Hangar 10 is about three people going into the woods with cameras and meeting a disastrous end. This time, they’re fishing around the Rendlesham Forest in England with metal detectors, hoping to find something valuable. They’re filming everything for a YouTube video, which seems excessive, but the cameraman, Jake (Danny Shayler) has an interest in the site’s history, which involves an infamous UFO encounter from 1980. That doesn’t quite explain why he agrees to go deep into the woods with no provisions to speak of (other than plenty of batteries and SD cards, naturally) or why he films the endless arguing in which all three parties engage, but hey…I forgot what we were talking about.

This is by no means a bad film, but it’s utterly pointless in the 15-year-shadow of The Blair Witch. Setting any film like this in the woods is inviting possibly unfair comparisons, but when your first act includes an inventory of the equipment and allusions to the history of the place amidst light-hearted horseshit that’s meant to endear you to the characters, the comparisons start to seem a little less unfair. When your second act involves the group coming back to where they thought their campsite would be, only to find themselves lost and bickering, you have to wonder if they’re not openly inviting it. I’m not going to say where the third act takes us, but you can probably guess.

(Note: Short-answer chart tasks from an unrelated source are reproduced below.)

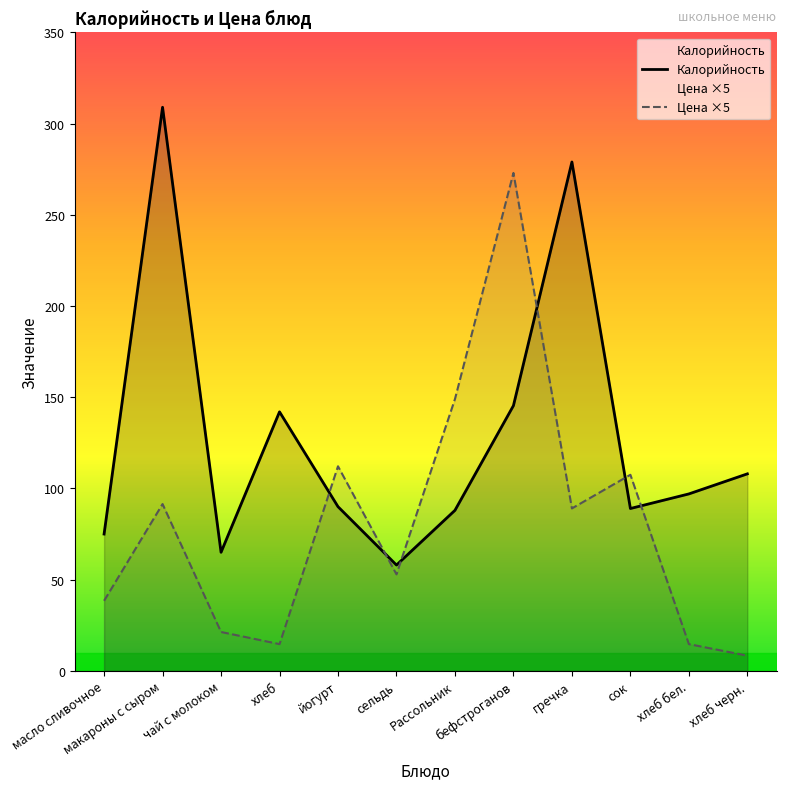

At which label does Цена ×5 first exceed 89?

макароны с сыром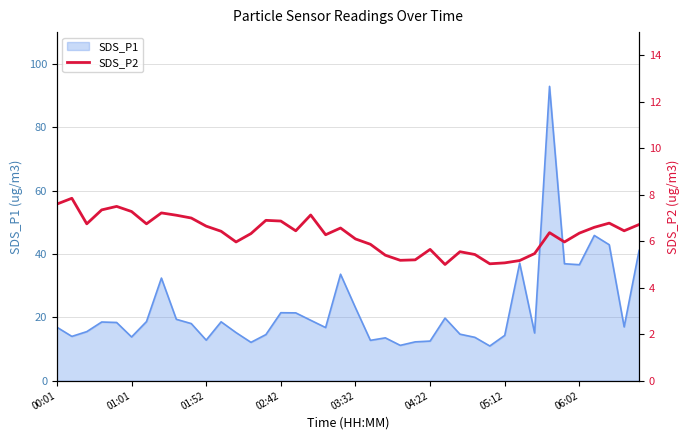

What is the highest value of the SDS_P1 series?

92.9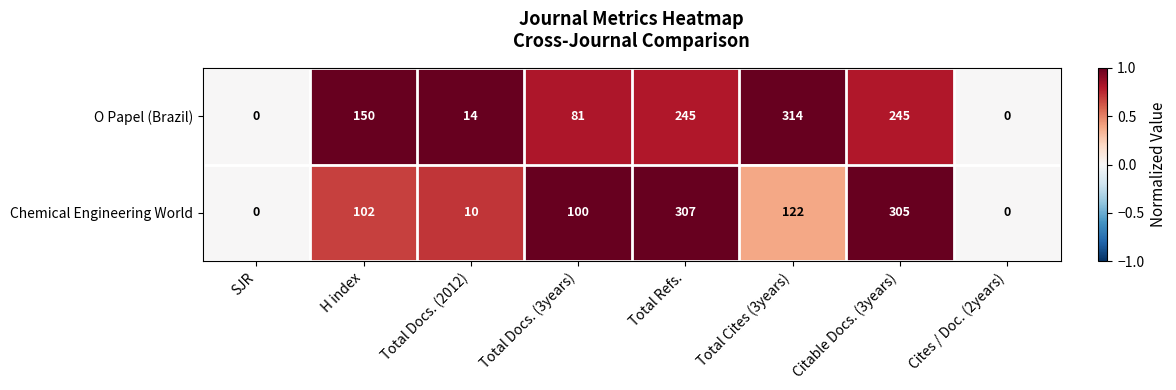

What is the sum of all O Papel (Brazil) values?

1049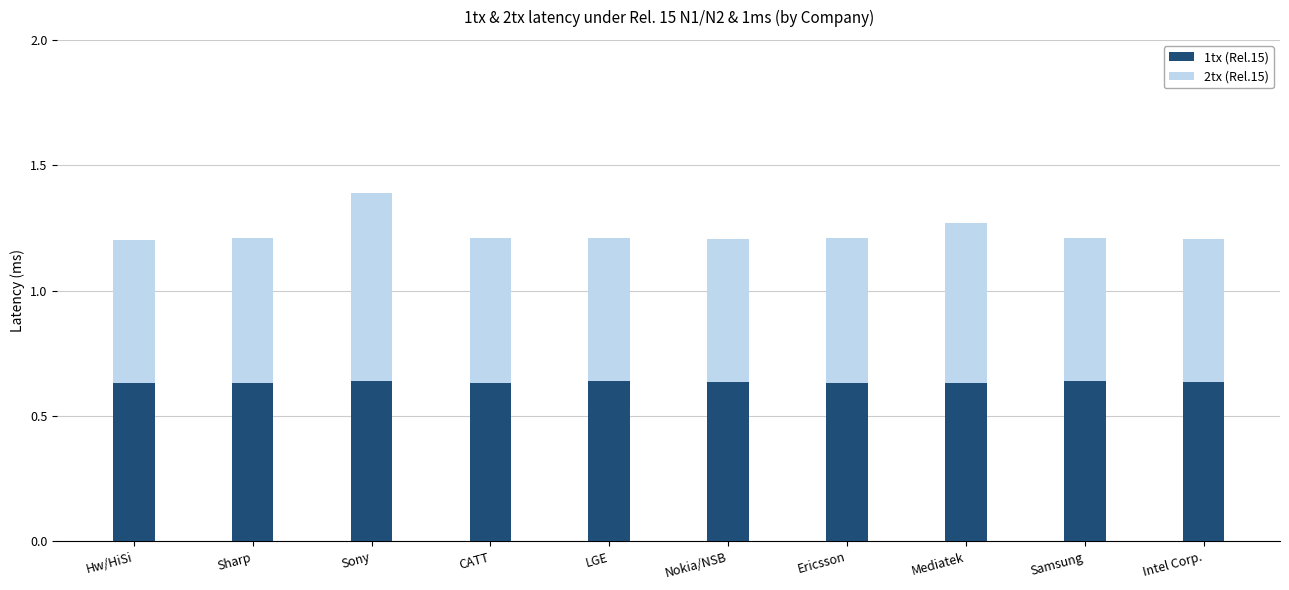

What is the total value across all series at Mediatek?

1.3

Of the many gradients on this scale, Hangar 10 is still a lot glossier than most. Watch enough of these and you’ll notice that not all cheap movies look and feel the same. Even in this world, The Asylum can still manage to make a knock-off feel like just that. But despite the tediousness, this is a well put together package with a mixed-bag of visuals that work best when relying on the inherent spookiness of their locations. It’s safe to assume that there are some UFO encounters here and I’m sorry to say that none of them worked particularly well. Kudos to the crew that put them together for whatever money and resources they had available, but less would have been way more in this case. The best shot has a character approaching the titular hangar as fog swirls waist deep around her. It’s gorgeous and mysterious and the movie could have used quite a bit more like it. Nothing else engenders the eeriness of that moment and sadly none of the other scares hit the mark. When your horror movie isn’t scary, it’s easy to ask what the point of the exercise was. There’s a decent enough FX showreel here, but it’s Monopoly money stuffed into a wad of real cash. Not that the spell was working particularly well, but it’s broken by the distraction.

Director Daniel Simpson hasn’t set the genre back by any means, but detractors who only see these movies as shakily-filmed nonsense full of people shouting at one another in the woods are going to have another film to cite in their case against it.

Hangar 10 is available on VOD this Friday from IFC Midnight.